*Goal of the exercise*.
Search the records that follow and extract every line containing the string "size".

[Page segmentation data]
[Start of section]
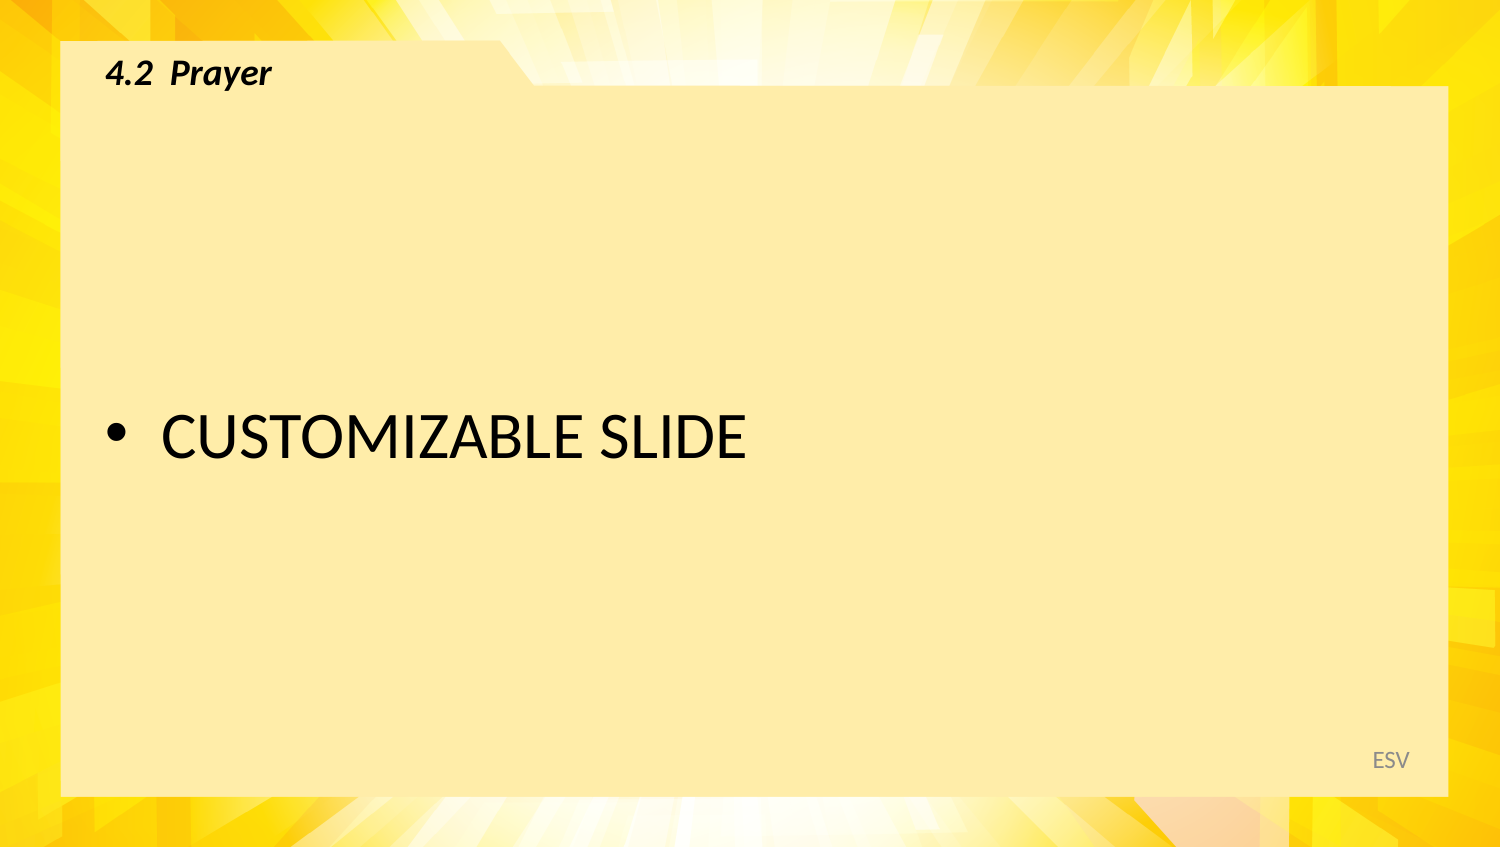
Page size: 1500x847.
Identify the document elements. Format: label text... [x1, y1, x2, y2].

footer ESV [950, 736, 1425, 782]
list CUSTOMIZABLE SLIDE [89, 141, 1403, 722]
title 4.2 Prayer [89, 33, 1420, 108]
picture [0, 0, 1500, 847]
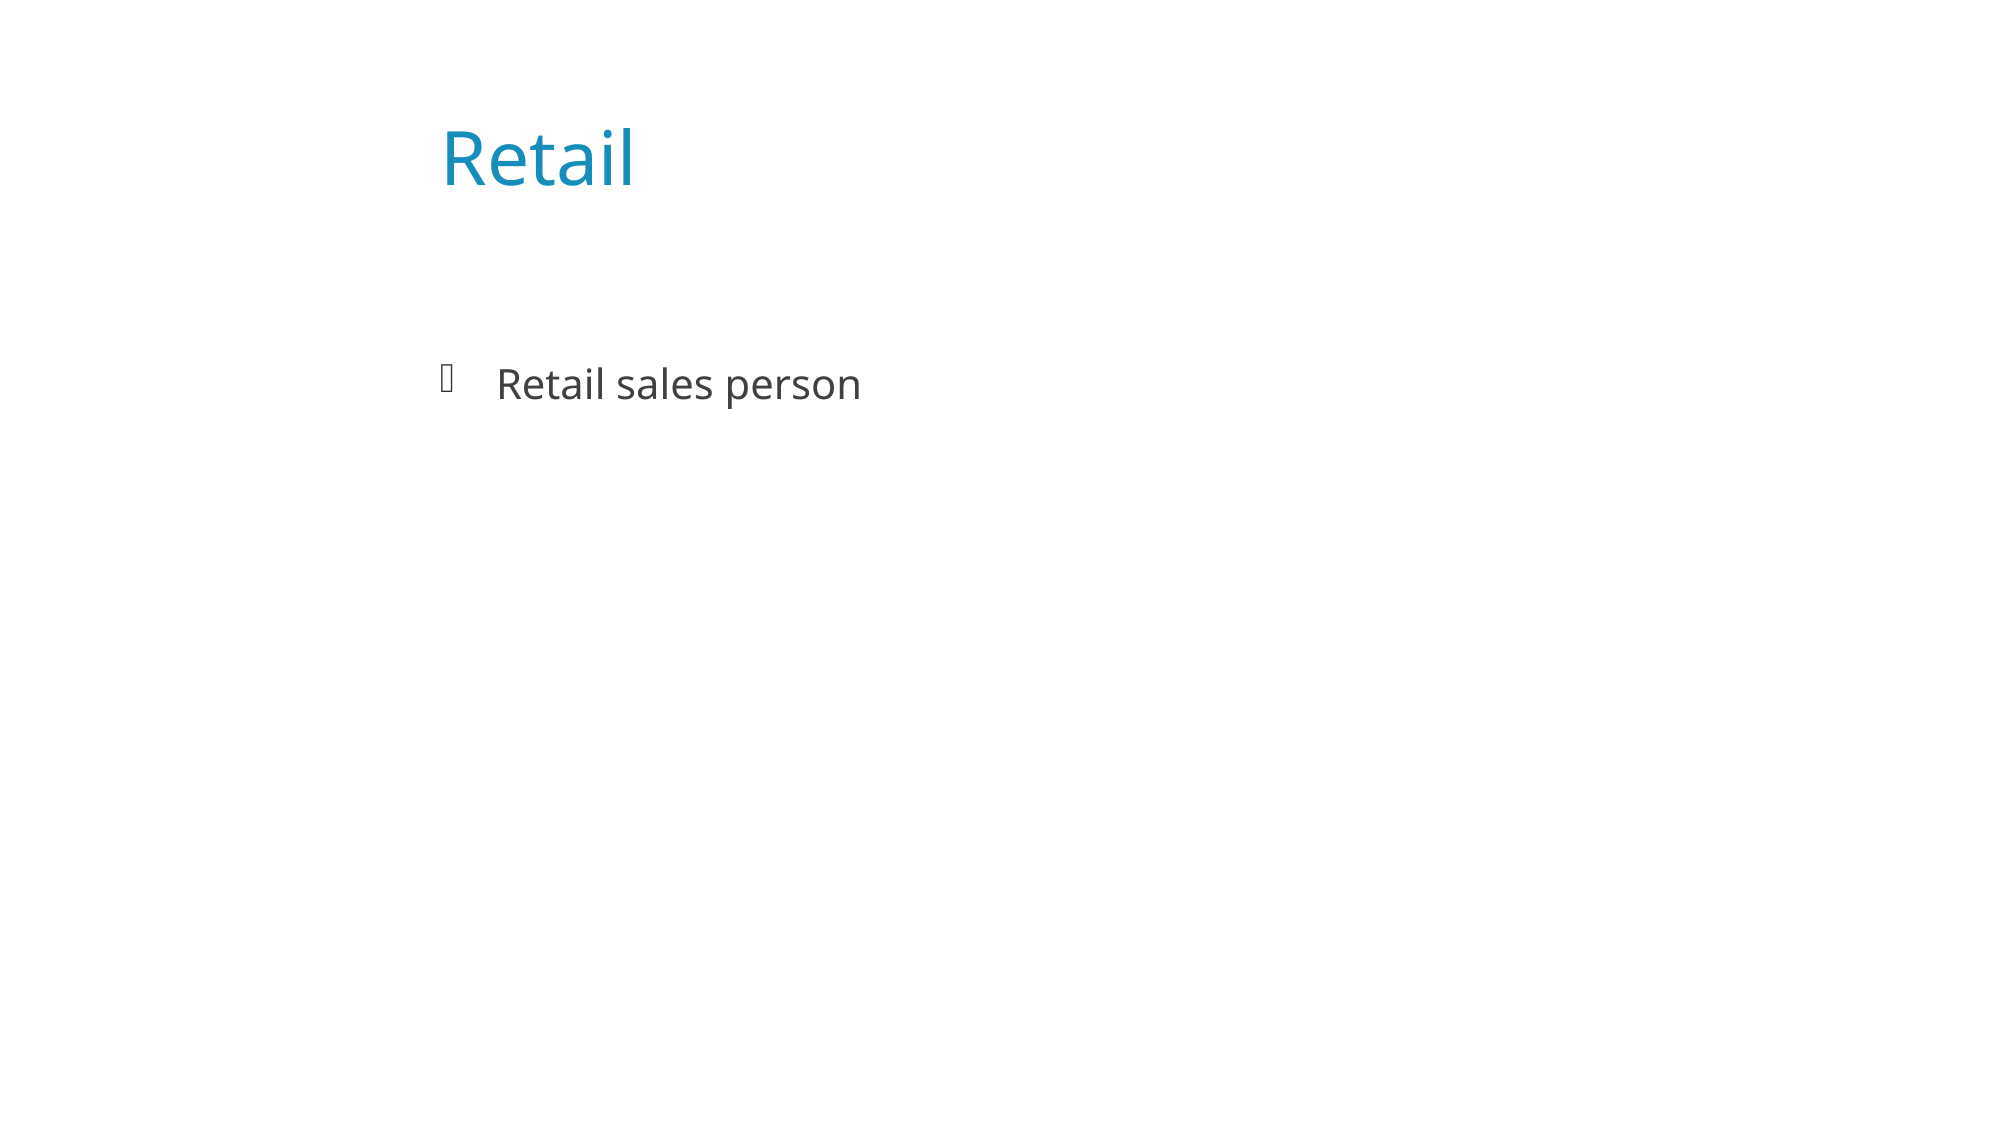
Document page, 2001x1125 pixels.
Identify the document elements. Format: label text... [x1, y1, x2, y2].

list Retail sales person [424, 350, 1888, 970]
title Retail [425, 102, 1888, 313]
[End of section]
[Start of section]
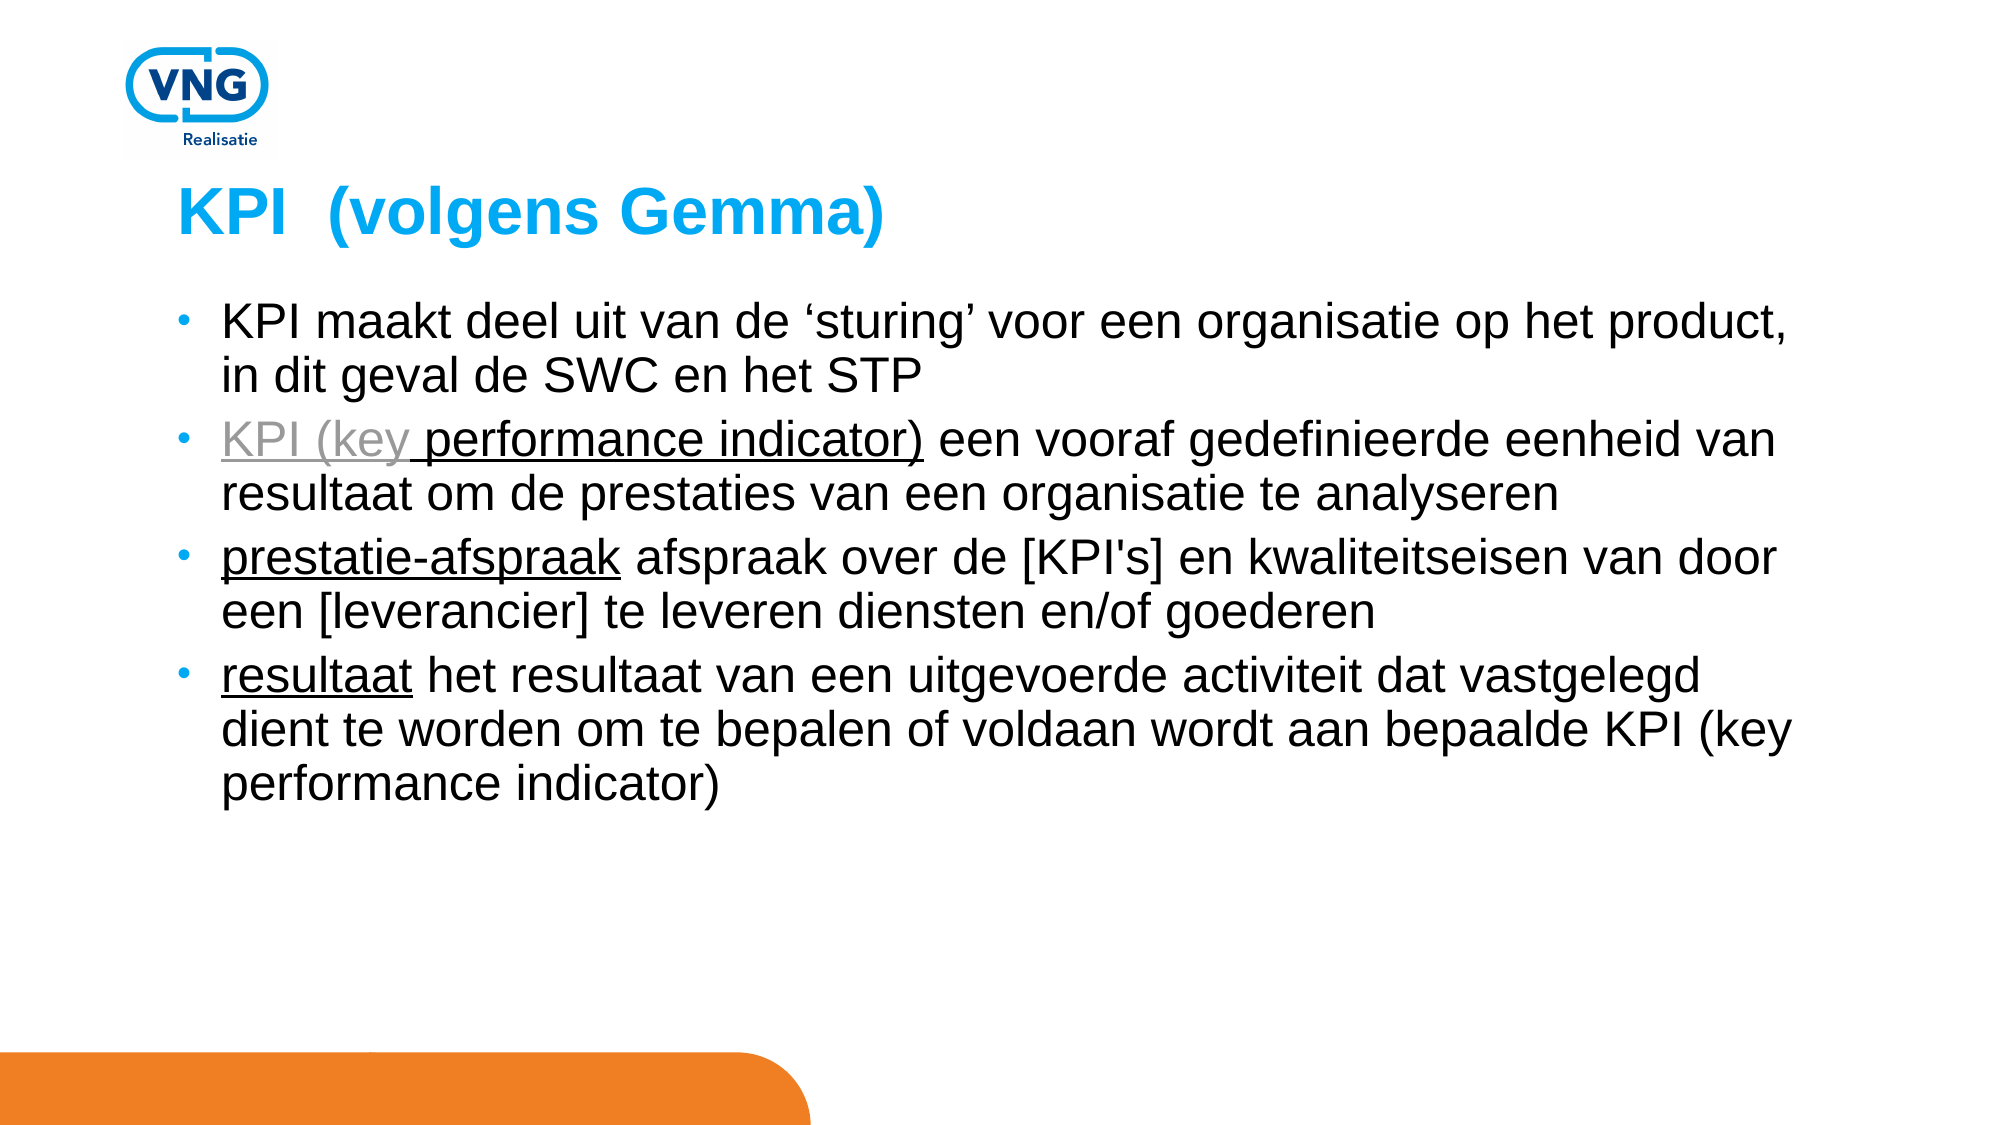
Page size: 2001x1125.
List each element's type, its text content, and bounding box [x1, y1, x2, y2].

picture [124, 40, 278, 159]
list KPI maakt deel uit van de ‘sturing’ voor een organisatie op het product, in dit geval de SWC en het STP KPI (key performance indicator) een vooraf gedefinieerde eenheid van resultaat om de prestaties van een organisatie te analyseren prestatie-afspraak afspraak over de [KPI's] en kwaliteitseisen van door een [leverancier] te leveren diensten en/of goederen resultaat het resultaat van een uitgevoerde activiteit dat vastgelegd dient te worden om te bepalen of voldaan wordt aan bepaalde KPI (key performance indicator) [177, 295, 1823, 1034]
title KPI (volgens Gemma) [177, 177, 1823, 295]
[End of section]
*Answer for the task*.
Page size: 1500x847.
Page size: 2001x1125.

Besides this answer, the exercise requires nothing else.